March 22, 2020

Common Ground on the Hill - A Long Awaited Return

In this time of cancellations and closures, it is good to hear today that some things are still on! My course in ink and pencil book illustration, Ink, Silk, Pencil, Paper, is open for registration on the Common Ground on the Hill website. The course runs July 5 - 10, from 9 am - 10:15 am. I will be teaching the ink on silk imperial style Chinese painting method and how I have adapted that to pencil and paper for illustrating my poetry books. This is a really fun summer camp where artists, musicians, writers, poets, and dancers from all over the world converge once a year in this spectacular celebration of the arts. This will be my first time teaching here again after an hiatus of ten years. I'm looking forward to it. Follow the link here to register: https://www.commongroundonthehill.org/

Illustration for Woodland Harmonies, by Kristina Miller.  Unpublished manuscript.

March 8, 2020

Photography at the Orangeburg County Fine Arts Center


The Photography Exhibition, A Few of My Favorites: People, Places, Times and Spaces, is on view now at the Orangeburg County Fine Arts Center.  The opening reception will be this Thursday evening,  March 12, 2020, from 6pm - 7:30 pm. 

Photography at its best satisfies our wanderlust for other places and reveals to us as well the wonders found in the spaces within our everyday worlds. The art of photography is about place, timing, and the artist’s eye. It is an art of presence and patience - about knowing exactly when and where to snap that shutter. The photographer, alert to beauty and meaning, awaits for moments when both of these converge in the natural world. Their steady hands and aesthetic gaze preserves their presence in those moments. This exquisite sense of presence can be found in awe-inspiring vistas, such as the snow covered peaks of Norway in the art of Nathaniel Wallace, and in the sublime night view of the United States Capitol in the poignant photograph by Bill Carter. We are inescapably present in the artists’ intimate views as well. A pair of working hands with fingernails painted like gems of blue lapis are gently offset by a red handled pair of scissors in Bill Carter’s subtle, yet poignant work. Wallace finds a beautiful moment in a store window in the Netherlands, when a calico cat crouches to unknowingly echo the shapes and colors of the art print that it presides over.
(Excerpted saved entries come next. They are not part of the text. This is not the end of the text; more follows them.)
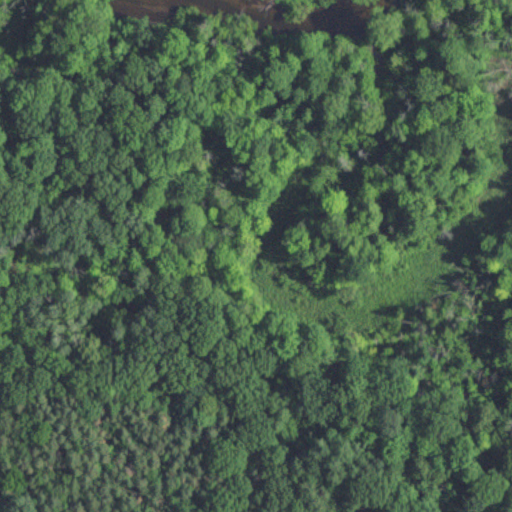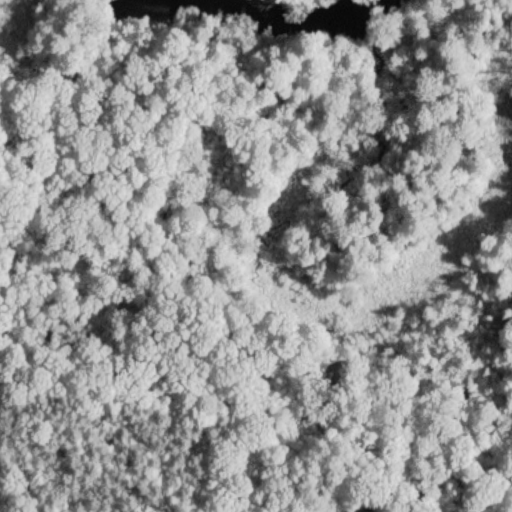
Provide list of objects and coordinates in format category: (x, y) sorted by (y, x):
river: (281, 22)
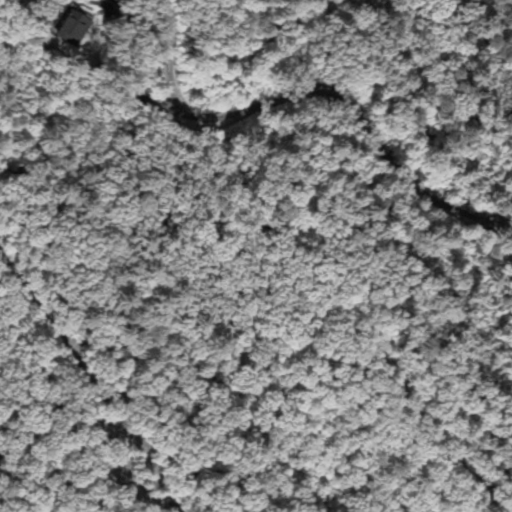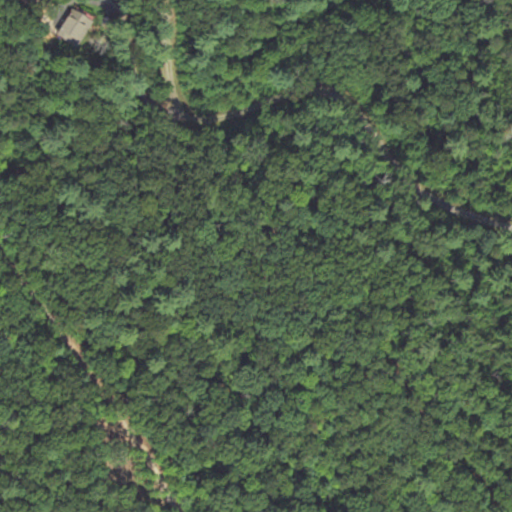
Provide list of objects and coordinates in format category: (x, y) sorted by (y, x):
building: (74, 28)
road: (489, 224)
road: (99, 372)
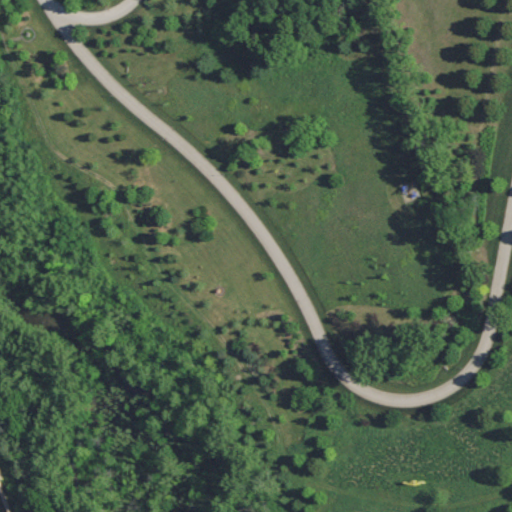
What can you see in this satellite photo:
road: (64, 10)
road: (99, 17)
road: (301, 283)
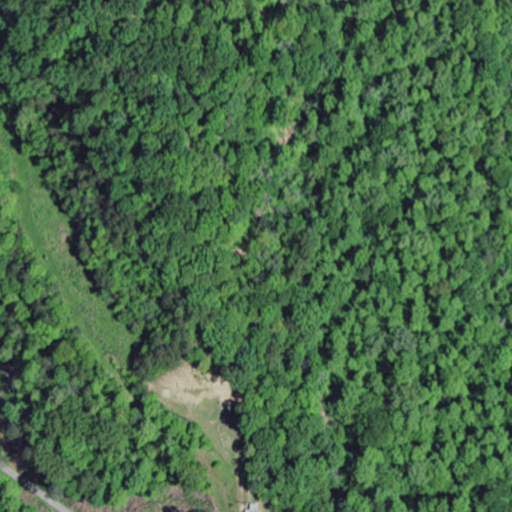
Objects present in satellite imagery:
road: (34, 486)
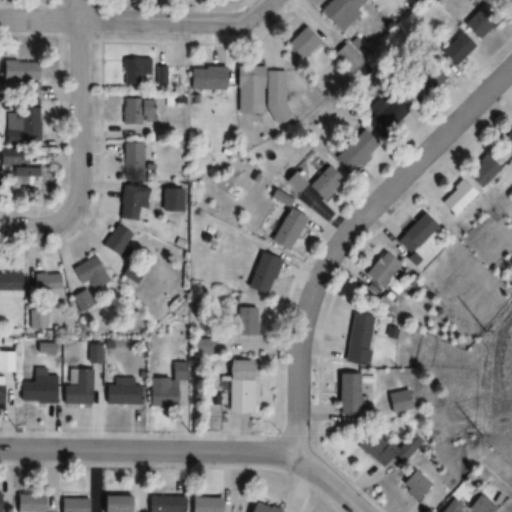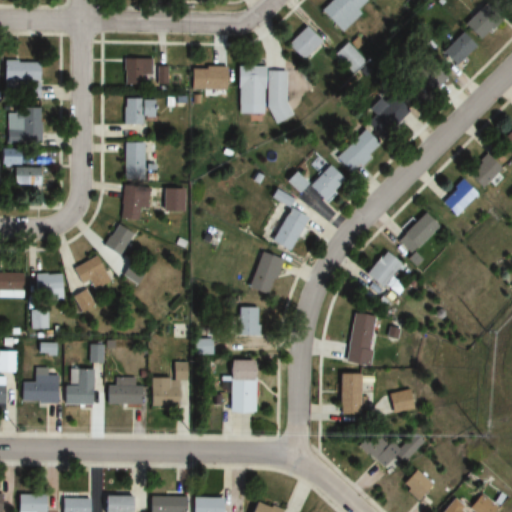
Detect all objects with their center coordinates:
building: (341, 11)
building: (480, 21)
road: (138, 23)
building: (301, 43)
building: (454, 49)
building: (347, 57)
building: (18, 70)
building: (133, 70)
building: (159, 76)
building: (427, 77)
building: (205, 78)
building: (247, 91)
building: (275, 95)
road: (81, 109)
building: (134, 111)
building: (384, 117)
building: (19, 127)
building: (507, 138)
building: (351, 151)
building: (7, 157)
building: (131, 159)
building: (481, 172)
building: (22, 176)
building: (321, 183)
building: (457, 199)
building: (130, 202)
road: (35, 227)
building: (284, 229)
road: (350, 233)
building: (416, 233)
building: (115, 241)
building: (380, 270)
building: (90, 274)
building: (261, 274)
building: (10, 285)
building: (46, 287)
building: (82, 301)
building: (37, 319)
building: (245, 322)
building: (357, 340)
building: (5, 362)
building: (238, 387)
building: (36, 388)
building: (168, 388)
building: (77, 389)
building: (1, 390)
building: (119, 394)
building: (346, 396)
building: (398, 402)
road: (189, 448)
building: (373, 449)
building: (413, 485)
building: (0, 502)
building: (29, 503)
building: (114, 504)
building: (73, 505)
building: (164, 505)
building: (204, 505)
building: (471, 506)
building: (258, 508)
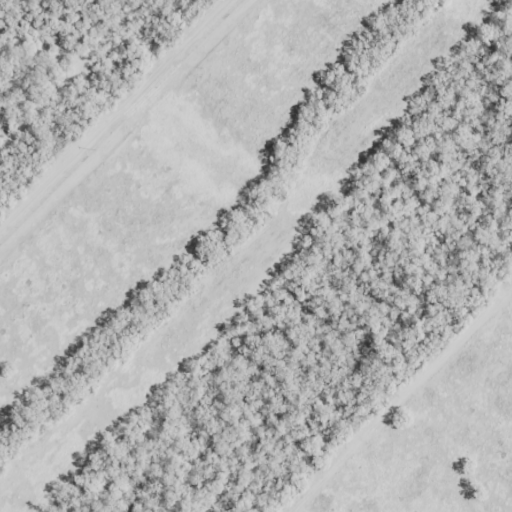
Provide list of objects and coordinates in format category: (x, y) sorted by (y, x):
road: (112, 113)
road: (166, 167)
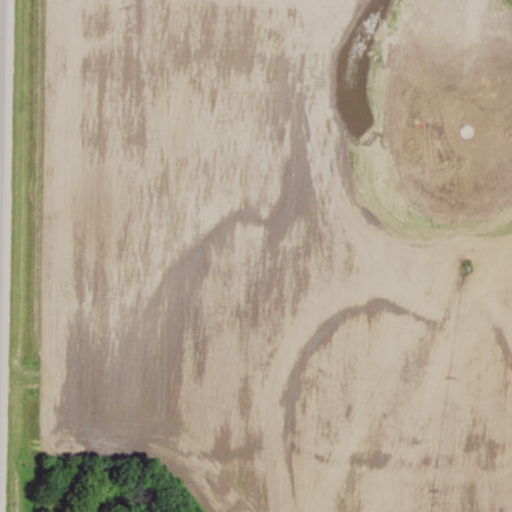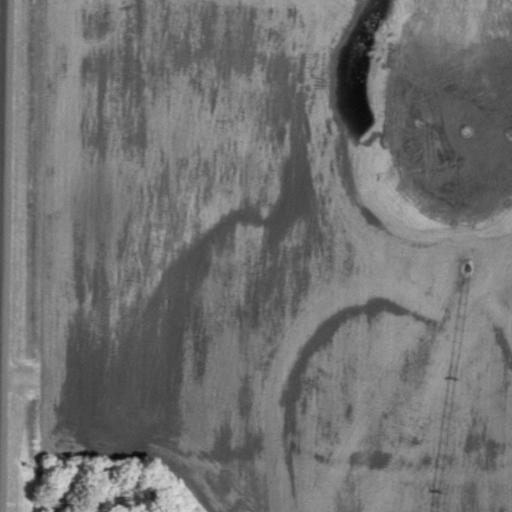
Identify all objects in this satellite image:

The exhibition, A Few of My Favorities: People, Places, Times and Spaces, is an exploration of unmanipulated or minimally manipulated reflections of observed environments. Nat Wallace’s haunting scenes of weathered buildings and abandoned farmsteads around the Southeast record the effects of nature and time upon man-made objects. Bill Carter captures the spirit and mood of everyday people as well as the intellect of iconic individuals. Both artists depend upon serendipity, exploration, and intuition in their photography. Through their evocative art, their photographs invite an internal narrative between viewer and image. These are images that eschewed the world of snapshots and sound bites, encouraging quiet contemplation and taking the time to observe and reflect.

March 7, 2020

A Seat at the Table: The Chair as Aesthetic and Social Construct. The Ekphrastic Poetry Reading


The opening of our four-person exhibition at the Bassett Gallery at the Fine Arts Center of Kershaw County in Camden, South Carolina was graced by an ekphrastic poetry reading by Mind Gravy poetry.  This group of latter day troubadours collaborates with visual artists to compose poetry and music in homage to the exhibited work.  The following poem was composed by Tamara Miles and was influenced by both the sculptural chairs of Lee Malerich as well as my painting, Cold Morning.

Primitive
by Tamara Miles

Winter in Holland, accented
open space, cast off, tumbled chairs
that trace to our ancestral days.

Storied evolution of seats -
folk culture, anthropology -
throne or rocker, high wooden stool,
chair from which a chaperone stares,
each formed with a creative bent
to tender our hours quiet,
spent alone or near our dearest.

Out here, ghosts claim the catbird seat,
immutable, secure, they stay.

I do not dare to seal these chairs,
nor set them right or bear away
what seems to be abandoned now.
The ancients see it so and smile.

Pawed feet, the chairs may come alive,
in rhythms of their own arise,
and take as dancing partners trees.

I think I see their silhouettes -
The gods of furniture design
surprised to see their chairs grown wild.